* **Exercise details**
Reproduce the full listing without a single change.

* **Data supplied**
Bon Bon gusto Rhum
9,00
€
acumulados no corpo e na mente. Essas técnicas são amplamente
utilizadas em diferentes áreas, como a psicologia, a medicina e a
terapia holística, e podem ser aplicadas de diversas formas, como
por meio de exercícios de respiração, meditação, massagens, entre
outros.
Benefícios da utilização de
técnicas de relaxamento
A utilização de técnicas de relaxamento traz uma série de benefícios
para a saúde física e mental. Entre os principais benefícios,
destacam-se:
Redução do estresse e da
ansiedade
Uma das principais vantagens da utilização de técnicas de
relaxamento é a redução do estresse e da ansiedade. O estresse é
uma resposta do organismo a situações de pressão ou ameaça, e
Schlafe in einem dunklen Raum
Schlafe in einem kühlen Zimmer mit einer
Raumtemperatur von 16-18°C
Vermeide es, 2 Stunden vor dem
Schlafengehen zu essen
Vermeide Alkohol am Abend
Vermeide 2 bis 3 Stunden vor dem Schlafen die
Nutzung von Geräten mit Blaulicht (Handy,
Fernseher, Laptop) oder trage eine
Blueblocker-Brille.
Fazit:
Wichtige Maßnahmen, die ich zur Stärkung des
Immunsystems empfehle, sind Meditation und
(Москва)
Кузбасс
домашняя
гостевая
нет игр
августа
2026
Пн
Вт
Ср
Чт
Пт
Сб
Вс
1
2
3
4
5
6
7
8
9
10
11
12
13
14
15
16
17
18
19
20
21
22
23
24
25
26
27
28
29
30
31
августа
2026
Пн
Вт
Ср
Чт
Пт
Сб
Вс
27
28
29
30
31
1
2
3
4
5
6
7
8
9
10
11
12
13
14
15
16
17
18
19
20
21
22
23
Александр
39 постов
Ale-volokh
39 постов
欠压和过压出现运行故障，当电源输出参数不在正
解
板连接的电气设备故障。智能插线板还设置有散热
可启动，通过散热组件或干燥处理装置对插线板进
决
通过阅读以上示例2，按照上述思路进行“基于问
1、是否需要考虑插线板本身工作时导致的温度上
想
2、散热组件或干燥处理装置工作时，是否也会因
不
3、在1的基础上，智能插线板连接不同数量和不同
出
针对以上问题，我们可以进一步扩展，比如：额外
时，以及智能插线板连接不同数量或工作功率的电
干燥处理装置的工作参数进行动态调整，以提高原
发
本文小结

* **Solution to this problem**
Bon Bon gusto Rhum
9,00
€
acumulados no corpo e na mente. Essas técnicas são amplamente
utilizadas em diferentes áreas, como a psicologia, a medicina e a
terapia holística, e podem ser aplicadas de diversas formas, como
por meio de exercícios de respiração, meditação, massagens, entre
outros.
Benefícios da utilização de
técnicas de relaxamento
A utilização de técnicas de relaxamento traz uma série de benefícios
para a saúde física e mental. Entre os principais benefícios,
destacam-se:
Redução do estresse e da
ansiedade
Uma das principais vantagens da utilização de técnicas de
relaxamento é a redução do estresse e da ansiedade. O estresse é
uma resposta do organismo a situações de pressão ou ameaça, e
Schlafe in einem dunklen Raum
Schlafe in einem kühlen Zimmer mit einer
Raumtemperatur von 16-18°C
Vermeide es, 2 Stunden vor dem
Schlafengehen zu essen
Vermeide Alkohol am Abend
Vermeide 2 bis 3 Stunden vor dem Schlafen die
Nutzung von Geräten mit Blaulicht (Handy,
Fernseher, Laptop) oder trage eine
Blueblocker-Brille.
Fazit:
Wichtige Maßnahmen, die ich zur Stärkung des
Immunsystems empfehle, sind Meditation und
(Москва)
Кузбасс
домашняя
гостевая
нет игр
августа
2026
Пн
Вт
Ср
Чт
Пт
Сб
Вс
1
2
3
4
5
6
7
8
9
10
11
12
13
14
15
16
17
18
19
20
21
22
23
24
25
26
27
28
29
30
31
августа
2026
Пн
Вт
Ср
Чт
Пт
Сб
Вс
27
28
29
30
31
1
2
3
4
5
6
7
8
9
10
11
12
13
14
15
16
17
18
19
20
21
22
23
Александр
39 постов
Ale-volokh
39 постов
欠压和过压出现运行故障，当电源输出参数不在正
解
板连接的电气设备故障。智能插线板还设置有散热
可启动，通过散热组件或干燥处理装置对插线板进
决
通过阅读以上示例2，按照上述思路进行“基于问
1、是否需要考虑插线板本身工作时导致的温度上
想
2、散热组件或干燥处理装置工作时，是否也会因
不
3、在1的基础上，智能插线板连接不同数量和不同
出
针对以上问题，我们可以进一步扩展，比如：额外
时，以及智能插线板连接不同数量或工作功率的电
干燥处理装置的工作参数进行动态调整，以提高原
发
本文小结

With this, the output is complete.